Should your hiring manager ask about a job applicant's greatest weakness? And if so, what answers should you expect?
Continuing our look at classic job interview situations, today we will address one that has a long history of being misunderstood: "What is your greatest weakness?" Like many overused questions, this one has been in the popular consciousness for so long that applicants have evolved a standard way of answering it by citing good traits about themselves in a falsely modest way.
Despite all of the writing on this particular question, it doesn't seem to be going away, and companies need to be aware of both how they ask it and what the response is. In 2013, Alison Green advised applicants to be genuine when answering this question and come with a list of answers prepared.

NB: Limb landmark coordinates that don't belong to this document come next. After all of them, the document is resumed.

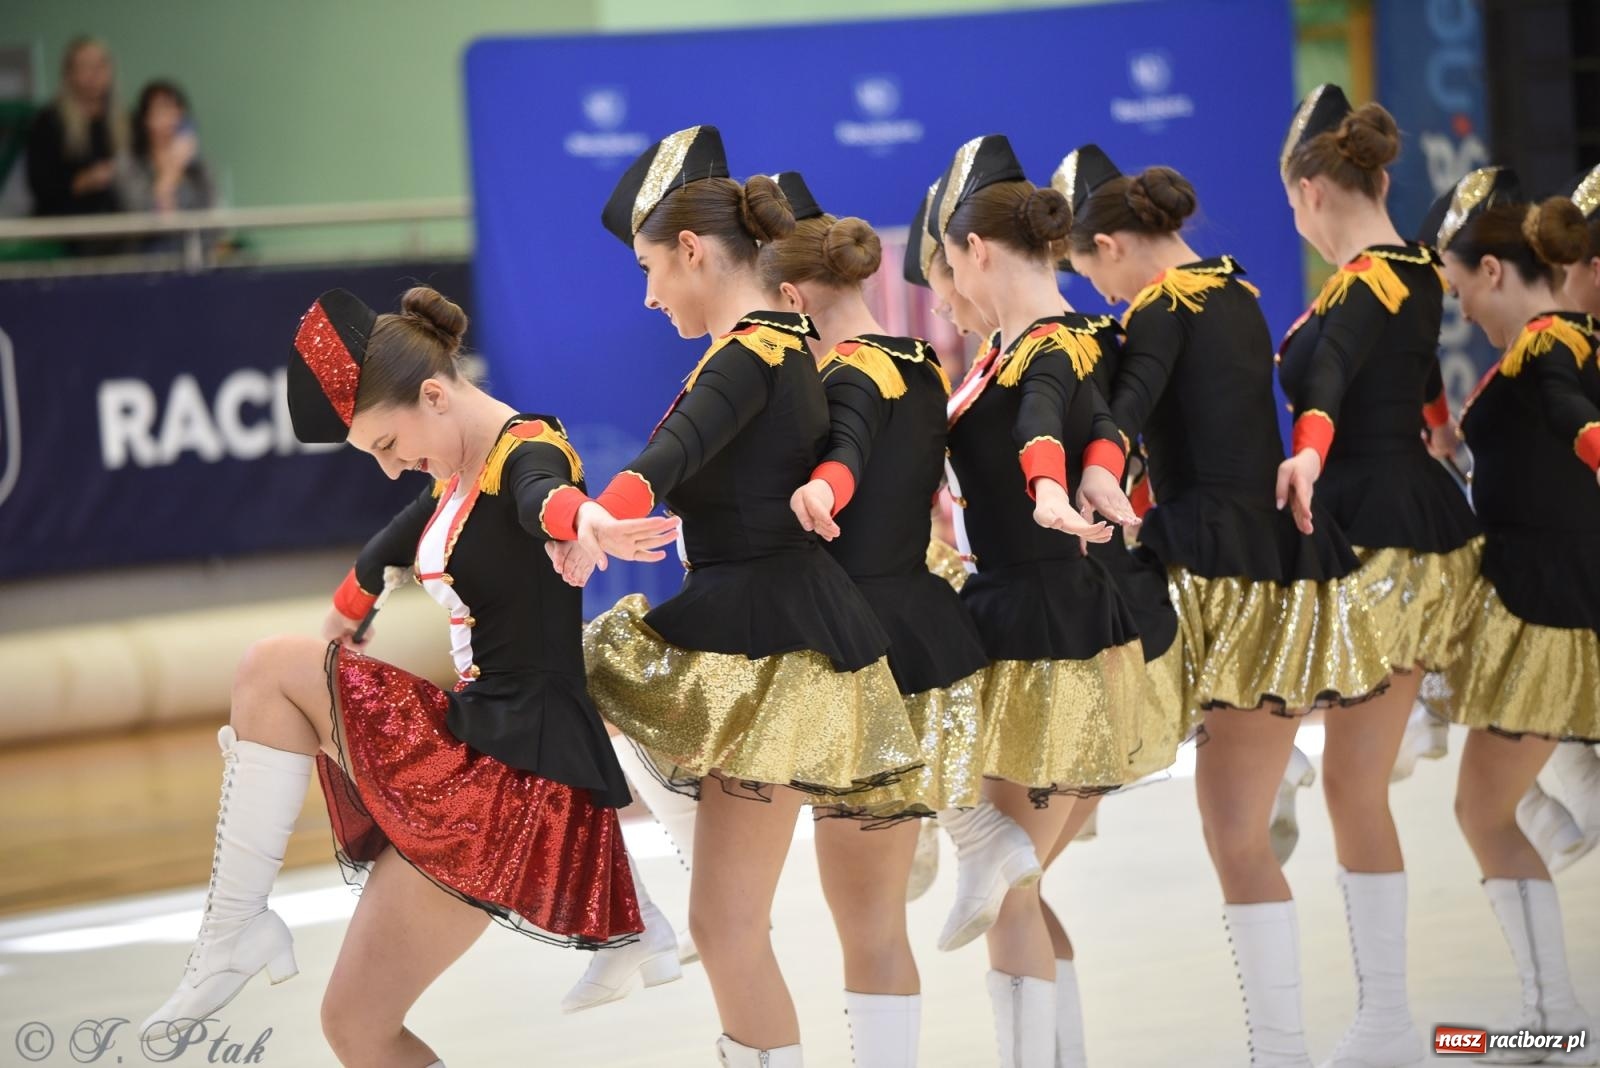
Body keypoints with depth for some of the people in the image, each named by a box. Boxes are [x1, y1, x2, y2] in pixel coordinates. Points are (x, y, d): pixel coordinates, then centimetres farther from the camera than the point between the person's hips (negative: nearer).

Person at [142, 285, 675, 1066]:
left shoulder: (526, 455, -15)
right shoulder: (457, 473, 12)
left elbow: (549, 500, -44)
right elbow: (394, 548, 36)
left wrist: (586, 530, -69)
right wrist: (339, 620, 57)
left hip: (519, 772, -10)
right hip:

If a person uses specific examples and partnering them with ways that they hope to improve their behavior, the response is likely to be more effective and illuminating.
On the other hand, there are some who believe that companies shouldn't ask this question at all. In a blog post from 2012, Ash Moran of PatchSpace said that it doesn't accurately measure whether a person would make a good employee.
"To ask what an individual's greatest weakness is during an interview to decide whether they should join an organization is nonsense," he wrote. "The candidate will have many strengths and weaknesses, but the only ones that matter are the ones that become relevant once he is embedded as an employee in his new team."
It's possible that your business has used this question for years and wants to revise the standard hiring questions. Whether this is the case or a candidate gives an answer to a question that needs to be specially marked and recorded, HR process engineering is potentially useful for making the job interview more efficient.